Containers & Kubernetes
Exploring container security: Performing forensics on your GKE environment
Running workloads in containers can be much easier to manage and more flexible for developers than running them in VMs, but what happens if a container gets attacked? It can be bad news. We recently published some guidance for how to collect and analyze forensic data in Google Kubernetes Engine (GKE), and how best to investigate and respond to an incident.
When performing forensics on your workload, you need to perform a structured investigation, and keep a documented chain of evidence to know exactly what happened in your environment, and who was responsible for it. In that respect, performing forensics and mounting an incident response is the same for containers as it is for other environments—have an incident response plan, collect data ahead of time, and know when to call in the experts. What’s different with containers is (1) what data you can collect and how, and (2) how to react.

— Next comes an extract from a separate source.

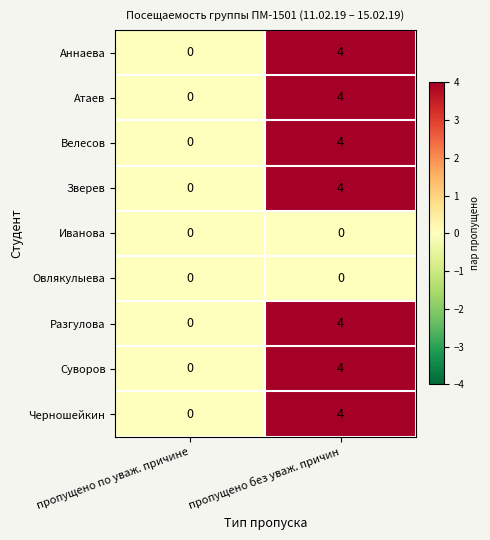

List the labels in order of Велесов value, largest first.

пропущено без уваж. причин, пропущено по уваж. причине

Even before an incident occurs, make the time to put together an incident response plan. This typically includes: who to contact, what actions to take, how to start collecting information and how to communicate what’s going on, both internally and externally. Incident response plans are critical, so if panic does start to set in you’ll know what steps to follow.
Other information that’s helpful to decide ahead of time, and list in your response plan, is external contacts or resources, and how your response changes based on severity of the incident. Severity levels and planned actions should be business-specific and dependent on your risks—for example, a data leak is likely more severe than an abuse of resources, and you may have different parties that need to be involved. This way, you’re not hunting around for—or debating—this information during an incident. If you don’t get the severity levels right the first time, in terms of categorization, speed of response, speed of communications, or something else, surface this in an incident post-mortem, and adjust as needed.
Collect logs now, you’ll be thankful later
To put yourself in the best possible position for responding to an incident, you want data! Artifacts such as logs, disks, and live recorded info are how you’re going to figure out what’s happening in your environment. Most of these you can get in the heat of the moment, but you need to set up logs ahead of time.
There are several kinds of logs in a containerized environment that you can set up to capture: Cloud Audit Logs for GKE and Compute Engine nodes, including Kubernetes audit logs; OS specific logs; and your own application logs.
You should begin by collecting logs as soon as you deploy an app or set up a GCP project, to ensure they're available if you need them for analysis in case of an incident. For more guidance on which logs to collect for further analysis for your containers, see our new solution Security controls and forensic analysis for GKE apps.
What should you do if you suspect an incident in your environment? Don’t panic! You may be tempted to terminate your pods, or restart the nodes, but try to resist the urge. Sure, that will stop the problem at hand, but it also alerts a potential attacker that you know that they’re there, depriving you of the ability to do forensics!
So, what should you do? Put your incident response plan into action. Of course, what this means depends on the severity of the incident, and your certainty that you have correctly identified the issue. Your first step might be to ask your security team to further investigate the incident. The next step might be to snapshot the disk of the node that was running the container. You might then move other workloads off and quarantine the node to run additional analysis. For more ideas, check out the new documentation on mitigation options for container incidents next time you’re in such a situation (hopefully never!).
To learn more about container forensics and incident response, check out our talk from KubeCon EU 2019, Container forensics: what to do when your cluster is a cluster (slides). But as always, the most important thing you can do is prevention and preparation—be sure to follow the GKE hardening guide, and set up those logs for later!